Category Archives: rural
I read recently how having a smartphone is like having a slot machine in your hand. Every time you pick it up, you wonder what you’ll get. You’ve just got to know what you’ve received since you put it down. On your email, texts, Facebook, Instagram, Twitter, etc. Three cherries?
A friend said, “Having this object within your reach is addicting.” I thought she meant that having the Encyclopedia Britannica in hand to answer your every question in the moment was addicting. She meant the slot machine.
There are other effects: texting neck, thumbs supposedly growing larger, people losing the ability to read facial cues, families texting instead of talking within the home, device lights bedside ruining sleep, mysterious waves irradiating our brains…who knows? For sure: teens hiding in their darkened rooms gaming (weird) instead of fleeing their parents (normal) to run around in the woods (healthy).
A woman on a plane told me she’d instructed her grandkids, “Leave those things in the car.” Horrified, they asked, “What will we do?” Her response: Talk to each other.
When people go on such “screen diets,” limiting their hours on devices, they feel freed yet perilously untethered. When we misplace our phones we absolutely panic, the cost and nuisance aside. We are disconnected, lost at sea. An animal cut off from its herd. Danger!
I once asked a techy friend a techy question and he said he knew the answer at one time but no longer needed to commit anything to memory because his External Brain had all the answers. How many times have you looked up a fact on your device and immediately forgotten the answer? Because you don’t need to know it any more.
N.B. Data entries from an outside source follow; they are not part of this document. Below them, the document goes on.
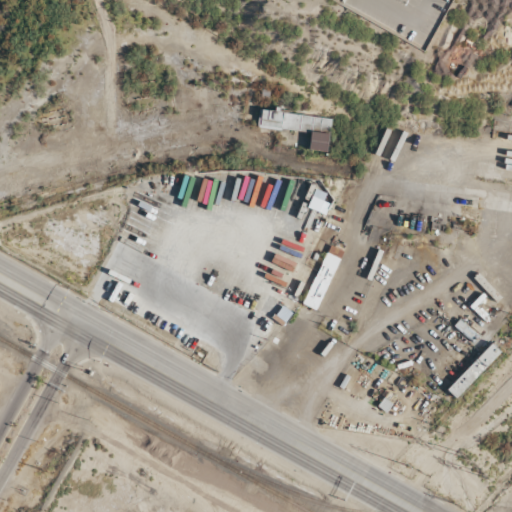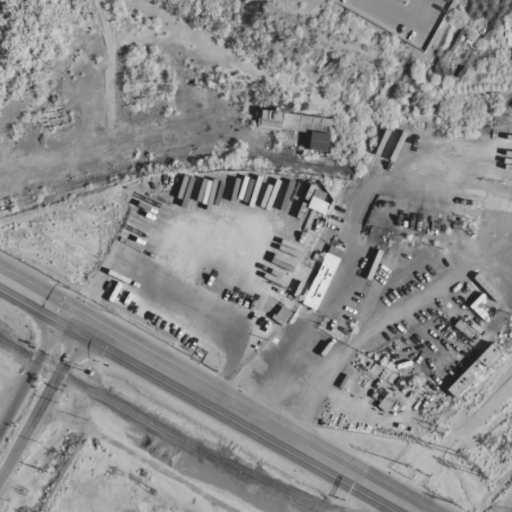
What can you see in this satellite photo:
building: (298, 126)
building: (322, 277)
building: (503, 290)
traffic signals: (75, 323)
building: (473, 370)
road: (36, 390)
road: (315, 394)
road: (208, 396)
railway: (151, 427)
railway: (280, 489)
Your “multi-purpose mobile computing device” has crazy stuff inside: a magnetometer, proximity sensors, barometer, gyroscope and accelerometer (Wikipedia!). Is all that in our internal brains?
The stats about smartphone use – 3 hours daily for adults, way more for teens – boggle. A decade ago it was 90 minutes. Apps are designed for addiction, with intentionally varying (slot machine!) reward patterns that tease your brain’s reward circuitry. We’re hooked.
With my phone, I mainly communicate – a lot. I’m hooked on communicating. I stress when I realize I haven’t responded to a missive, when the reality is that people send so many that they are hardly waiting for my answer.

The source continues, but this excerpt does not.